A despesa mensal por pessoa no País com os serviços financeiros selecionados na pesquisa foi de R$ 124,79. Os pagamentos de empréstimos, parcelamento de imóvel, automóvel e moto mobilizavam até 76,5% (R$ 95,51) dessas despesas.
Pouco menos da metade da população (46,2%), 95,6 milhões de pessoas, pertenciam a famílias que atrasaram o pagamento de ao menos uma conta mensal fixa por dificuldade financeira. A inadimplência mais mencionada foi nas contas de água, eletricidade ou gás: 37,5% das pessoas viviam em domicílios com pagamento em atraso em ao menos uma dessas contas. Outros 26,6% atrasaram prestações de bens e serviços, enquanto 7,8% relataram inadimplência em aluguel ou prestação do imóvel.
Desigualdade no transporte coletivo
A pesquisa do IBGE mostra ainda que as famílias chefiadas por negros são responsáveis por quase 60% dos gastos dos brasileiros com transporte coletivo. Por outro lado, os lares chefiados por brancos concentram quase 60% da despesa com transporte particular, táxi e aplicativos.
No Brasil, o gasto per capita das famílias brasileiras com transportes foi de R$ 85,44, sendo 71,2% a participação do transporte particular, táxi e aplicativos; 20,6% dos transportes coletivo; e 8,3% dos alternativos e outros.

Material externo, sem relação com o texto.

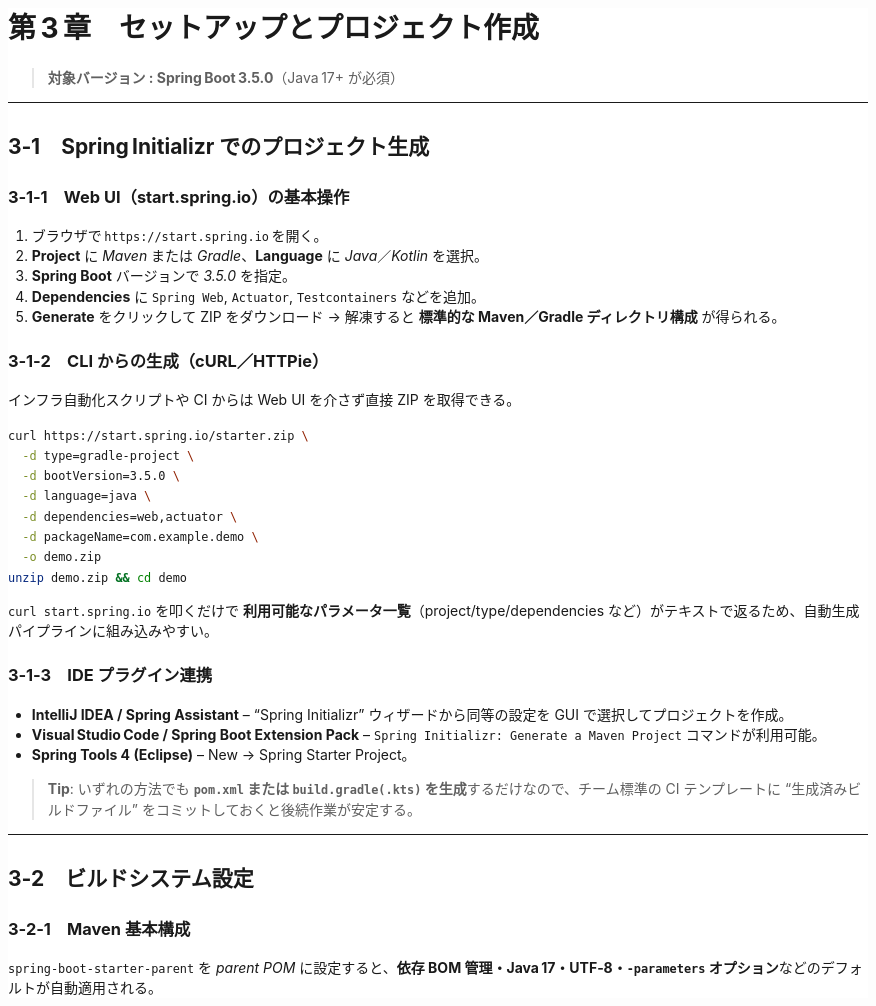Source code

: # 第 3 章　セットアップとプロジェクト作成

> **対象バージョン : Spring Boot 3.5.0**（Java 17+ が必須）

---

## 3‑1　Spring Initializr でのプロジェクト生成

### 3‑1‑1　Web UI（start.spring.io）の基本操作

1. ブラウザで `https://start.spring.io` を開く。
2. **Project** に *Maven* または *Gradle*、**Language** に *Java*／*Kotlin* を選択。
3. **Spring Boot** バージョンで *3.5.0* を指定。
4. **Dependencies** に `Spring Web`, `Actuator`, `Testcontainers` などを追加。
5. **Generate** をクリックして ZIP をダウンロード → 解凍すると **標準的な Maven／Gradle ディレクトリ構成** が得られる。

### 3‑1‑2　CLI からの生成（cURL／HTTPie）

インフラ自動化スクリプトや CI からは Web UI を介さず直接 ZIP を取得できる。

```bash
curl https://start.spring.io/starter.zip \
  -d type=gradle-project \
  -d bootVersion=3.5.0 \
  -d language=java \
  -d dependencies=web,actuator \
  -d packageName=com.example.demo \
  -o demo.zip
unzip demo.zip && cd demo
```

`curl start.spring.io` を叩くだけで **利用可能なパラメータ一覧**（project/type/dependencies など）がテキストで返るため、自動生成パイプラインに組み込みやすい。

### 3‑1‑3　IDE プラグイン連携

* **IntelliJ IDEA / Spring Assistant** – “Spring Initializr” ウィザードから同等の設定を GUI で選択してプロジェクトを作成。
* **Visual Studio Code / Spring Boot Extension Pack** – `Spring Initializr: Generate a Maven Project` コマンドが利用可能。
* **Spring Tools 4 (Eclipse)** – New → Spring Starter Project。

> **Tip**: いずれの方法でも **`pom.xml` または `build.gradle(.kts)` を生成**するだけなので、チーム標準の CI テンプレートに “生成済みビルドファイル” をコミットしておくと後続作業が安定する。

---

## 3‑2　ビルドシステム設定

### 3‑2‑1　Maven 基本構成

`spring-boot-starter-parent` を *parent POM* に設定すると、**依存 BOM 管理・Java 17・UTF‑8・`-parameters` オプション**などのデフォルトが自動適用される。
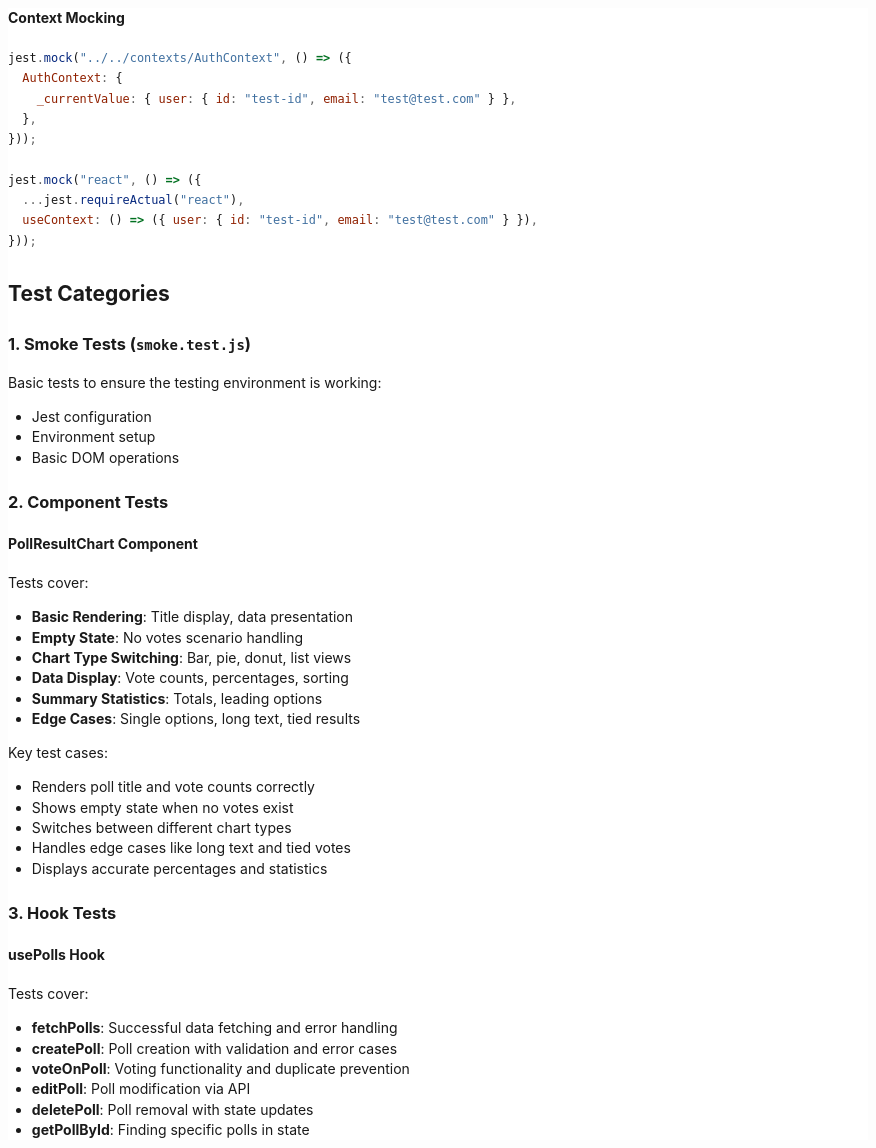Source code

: #### Context Mocking

```javascript
jest.mock("../../contexts/AuthContext", () => ({
  AuthContext: {
    _currentValue: { user: { id: "test-id", email: "test@test.com" } },
  },
}));

jest.mock("react", () => ({
  ...jest.requireActual("react"),
  useContext: () => ({ user: { id: "test-id", email: "test@test.com" } }),
}));
```

## Test Categories

### 1. Smoke Tests (`smoke.test.js`)

Basic tests to ensure the testing environment is working:
- Jest configuration
- Environment setup
- Basic DOM operations

### 2. Component Tests

#### PollResultChart Component

Tests cover:
- **Basic Rendering**: Title display, data presentation
- **Empty State**: No votes scenario handling
- **Chart Type Switching**: Bar, pie, donut, list views
- **Data Display**: Vote counts, percentages, sorting
- **Summary Statistics**: Totals, leading options
- **Edge Cases**: Single options, long text, tied results

Key test cases:
- Renders poll title and vote counts correctly
- Shows empty state when no votes exist
- Switches between different chart types
- Handles edge cases like long text and tied votes
- Displays accurate percentages and statistics

### 3. Hook Tests

#### usePolls Hook

Tests cover:
- **fetchPolls**: Successful data fetching and error handling
- **createPoll**: Poll creation with validation and error cases
- **voteOnPoll**: Voting functionality and duplicate prevention
- **editPoll**: Poll modification via API
- **deletePoll**: Poll removal with state updates
- **getPollById**: Finding specific polls in state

Nas famílias com pessoa de referência preta ou parda, a contribuição para despesa per capita do País com o transporte coletivo foi de R$ 10,30, ante uma participação de R$ 7,01 das famílias chefiadas por pessoa branca. No transporte particular, táxi e aplicativos, as famílias chefiadas por brancos contribuíram mensalmente com R$ 35,22 por pessoa para esse tipo de despesa, enquanto os negros contribuíram com R$ 24,39.
A Região Sudeste concentra praticamente metade (49%) do gasto per capita familiar com transportes. Por faixa de renda, os 40% mais pobres foram responsáveis por 17,1% dos gastos com transportes no País, enquanto que os 10% dos mais ricos concentraram 27% dos desembolsos.
A despesa média per capita da população com lazer e viagens a lazer foi de R$ 53,93. As famílias com pessoa de referência branca contribuíram com R$ 34,41 para esse valor, quase o dobro da contribuição das famílias com pessoa de referência preta ou parda, que foi de R$ 18,35.
Entre os 10% brasileiros mais ricos, 54% viviam em famílias que avaliaram seu padrão de lazer como bom, contra 14% que consideraram ruim. No extremo oposto, entre os 40% mais pobres, 29% viviam em famílias que consideraram bom seu padrão de lazer, enquanto 42% avaliaram como ruim.